━━━━━ DATASET ENTRIES

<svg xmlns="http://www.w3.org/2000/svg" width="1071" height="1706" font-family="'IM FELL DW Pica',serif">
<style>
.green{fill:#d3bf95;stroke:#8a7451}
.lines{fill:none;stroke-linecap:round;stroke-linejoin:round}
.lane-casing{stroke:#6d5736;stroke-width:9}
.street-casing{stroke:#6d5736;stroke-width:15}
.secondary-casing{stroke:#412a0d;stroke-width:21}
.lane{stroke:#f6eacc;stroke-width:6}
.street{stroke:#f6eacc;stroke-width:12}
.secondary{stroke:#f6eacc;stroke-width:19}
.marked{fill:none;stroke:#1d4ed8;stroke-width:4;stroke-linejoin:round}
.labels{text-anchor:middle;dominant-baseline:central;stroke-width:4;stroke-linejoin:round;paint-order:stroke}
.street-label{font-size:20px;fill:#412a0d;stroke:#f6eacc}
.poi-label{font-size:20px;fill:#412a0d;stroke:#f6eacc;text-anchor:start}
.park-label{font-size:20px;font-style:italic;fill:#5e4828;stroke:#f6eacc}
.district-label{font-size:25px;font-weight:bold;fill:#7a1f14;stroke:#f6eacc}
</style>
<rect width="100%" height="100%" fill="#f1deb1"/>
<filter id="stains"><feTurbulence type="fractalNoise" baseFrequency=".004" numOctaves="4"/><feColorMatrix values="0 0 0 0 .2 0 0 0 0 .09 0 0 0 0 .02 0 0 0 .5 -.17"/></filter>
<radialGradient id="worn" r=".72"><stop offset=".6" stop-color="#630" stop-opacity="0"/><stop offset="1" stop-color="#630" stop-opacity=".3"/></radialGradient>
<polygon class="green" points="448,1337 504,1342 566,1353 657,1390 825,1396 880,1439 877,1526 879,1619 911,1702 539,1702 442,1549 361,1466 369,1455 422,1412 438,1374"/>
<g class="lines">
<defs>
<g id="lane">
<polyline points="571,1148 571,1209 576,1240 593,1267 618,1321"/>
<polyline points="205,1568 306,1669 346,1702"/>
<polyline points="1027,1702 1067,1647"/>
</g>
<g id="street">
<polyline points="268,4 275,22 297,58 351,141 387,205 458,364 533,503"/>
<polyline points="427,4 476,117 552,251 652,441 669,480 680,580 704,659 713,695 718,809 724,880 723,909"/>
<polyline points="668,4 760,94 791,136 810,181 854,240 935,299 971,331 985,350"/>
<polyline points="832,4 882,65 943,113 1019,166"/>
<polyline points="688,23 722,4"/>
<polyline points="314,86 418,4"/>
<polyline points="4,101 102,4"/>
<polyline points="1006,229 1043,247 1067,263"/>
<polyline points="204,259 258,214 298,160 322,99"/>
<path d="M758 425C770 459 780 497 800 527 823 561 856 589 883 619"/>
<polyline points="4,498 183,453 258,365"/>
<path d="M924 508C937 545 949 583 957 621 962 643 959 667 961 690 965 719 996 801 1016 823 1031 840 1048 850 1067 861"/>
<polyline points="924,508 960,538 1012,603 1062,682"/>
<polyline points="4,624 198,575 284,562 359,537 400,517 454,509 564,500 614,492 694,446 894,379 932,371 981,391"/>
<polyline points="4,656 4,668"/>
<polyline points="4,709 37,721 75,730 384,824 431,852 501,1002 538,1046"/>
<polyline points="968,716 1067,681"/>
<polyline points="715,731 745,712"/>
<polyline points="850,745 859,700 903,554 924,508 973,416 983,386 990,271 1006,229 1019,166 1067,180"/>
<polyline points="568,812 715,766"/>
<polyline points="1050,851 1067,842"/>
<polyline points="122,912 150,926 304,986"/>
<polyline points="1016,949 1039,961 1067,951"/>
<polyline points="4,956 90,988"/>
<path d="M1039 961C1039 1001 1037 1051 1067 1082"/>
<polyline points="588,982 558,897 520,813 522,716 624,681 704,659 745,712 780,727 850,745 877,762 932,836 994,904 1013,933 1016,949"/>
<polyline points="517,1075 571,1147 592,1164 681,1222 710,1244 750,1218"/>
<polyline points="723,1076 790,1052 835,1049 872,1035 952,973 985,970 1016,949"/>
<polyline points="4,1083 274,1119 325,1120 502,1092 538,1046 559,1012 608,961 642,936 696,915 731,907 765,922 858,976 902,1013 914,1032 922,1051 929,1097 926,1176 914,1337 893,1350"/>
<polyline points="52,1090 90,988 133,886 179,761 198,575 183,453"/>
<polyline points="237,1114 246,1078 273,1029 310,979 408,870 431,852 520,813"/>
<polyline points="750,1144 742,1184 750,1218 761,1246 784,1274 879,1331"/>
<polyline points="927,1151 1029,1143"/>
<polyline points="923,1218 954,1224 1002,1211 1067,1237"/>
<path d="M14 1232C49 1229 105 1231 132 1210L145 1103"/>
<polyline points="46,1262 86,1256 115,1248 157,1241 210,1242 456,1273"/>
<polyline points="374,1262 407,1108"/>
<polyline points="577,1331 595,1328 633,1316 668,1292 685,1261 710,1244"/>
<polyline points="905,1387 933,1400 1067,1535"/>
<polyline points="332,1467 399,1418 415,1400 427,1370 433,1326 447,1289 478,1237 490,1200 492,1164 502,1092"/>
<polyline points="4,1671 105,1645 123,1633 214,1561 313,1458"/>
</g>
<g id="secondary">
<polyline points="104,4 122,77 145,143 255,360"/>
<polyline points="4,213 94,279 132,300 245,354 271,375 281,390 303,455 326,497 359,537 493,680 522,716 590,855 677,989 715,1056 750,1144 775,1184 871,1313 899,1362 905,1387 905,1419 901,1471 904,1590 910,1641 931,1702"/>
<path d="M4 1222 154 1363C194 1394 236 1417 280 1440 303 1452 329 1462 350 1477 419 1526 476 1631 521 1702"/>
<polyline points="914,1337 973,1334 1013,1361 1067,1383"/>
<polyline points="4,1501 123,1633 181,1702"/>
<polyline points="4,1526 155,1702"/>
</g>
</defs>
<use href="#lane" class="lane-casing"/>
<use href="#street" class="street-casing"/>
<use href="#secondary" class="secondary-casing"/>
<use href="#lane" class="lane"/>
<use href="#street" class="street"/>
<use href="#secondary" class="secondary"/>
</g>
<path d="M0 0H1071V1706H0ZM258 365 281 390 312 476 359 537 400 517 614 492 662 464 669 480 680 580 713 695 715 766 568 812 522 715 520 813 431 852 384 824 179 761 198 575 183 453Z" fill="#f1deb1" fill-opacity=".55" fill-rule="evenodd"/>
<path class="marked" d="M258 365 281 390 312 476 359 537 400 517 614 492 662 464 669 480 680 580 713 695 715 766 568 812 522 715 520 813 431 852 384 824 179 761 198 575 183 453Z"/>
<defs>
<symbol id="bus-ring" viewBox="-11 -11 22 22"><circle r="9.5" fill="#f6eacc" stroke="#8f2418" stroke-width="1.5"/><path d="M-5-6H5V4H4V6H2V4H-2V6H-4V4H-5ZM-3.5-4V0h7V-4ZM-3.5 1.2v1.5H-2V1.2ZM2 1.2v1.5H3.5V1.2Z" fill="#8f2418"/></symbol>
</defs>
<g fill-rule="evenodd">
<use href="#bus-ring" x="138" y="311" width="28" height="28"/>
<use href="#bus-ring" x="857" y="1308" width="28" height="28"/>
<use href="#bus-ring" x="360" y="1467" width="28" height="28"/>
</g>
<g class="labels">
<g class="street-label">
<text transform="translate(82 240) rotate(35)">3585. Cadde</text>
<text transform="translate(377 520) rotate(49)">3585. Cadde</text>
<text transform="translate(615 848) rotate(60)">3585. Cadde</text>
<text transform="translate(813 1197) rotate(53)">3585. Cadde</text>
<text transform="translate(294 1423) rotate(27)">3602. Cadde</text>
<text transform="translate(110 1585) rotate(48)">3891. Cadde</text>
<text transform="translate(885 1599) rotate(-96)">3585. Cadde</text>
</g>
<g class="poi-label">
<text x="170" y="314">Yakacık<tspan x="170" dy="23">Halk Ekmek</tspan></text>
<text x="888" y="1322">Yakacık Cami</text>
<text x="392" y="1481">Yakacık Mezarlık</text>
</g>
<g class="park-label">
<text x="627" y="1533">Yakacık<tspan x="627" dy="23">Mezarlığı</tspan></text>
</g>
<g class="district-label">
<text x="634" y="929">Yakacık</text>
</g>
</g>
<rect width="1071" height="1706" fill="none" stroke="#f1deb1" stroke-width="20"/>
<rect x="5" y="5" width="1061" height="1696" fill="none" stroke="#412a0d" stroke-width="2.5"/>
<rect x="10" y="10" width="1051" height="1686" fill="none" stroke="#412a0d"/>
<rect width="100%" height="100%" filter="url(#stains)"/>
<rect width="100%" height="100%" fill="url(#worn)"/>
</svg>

━━━━━━━━━━

■ WHAT IS REQUIRED: Find the string "lines" in the entries above and return each line that holds it.

■ RESPONSE:
.lines{fill:none;stroke-linecap:round;stroke-linejoin:round}
<g class="lines">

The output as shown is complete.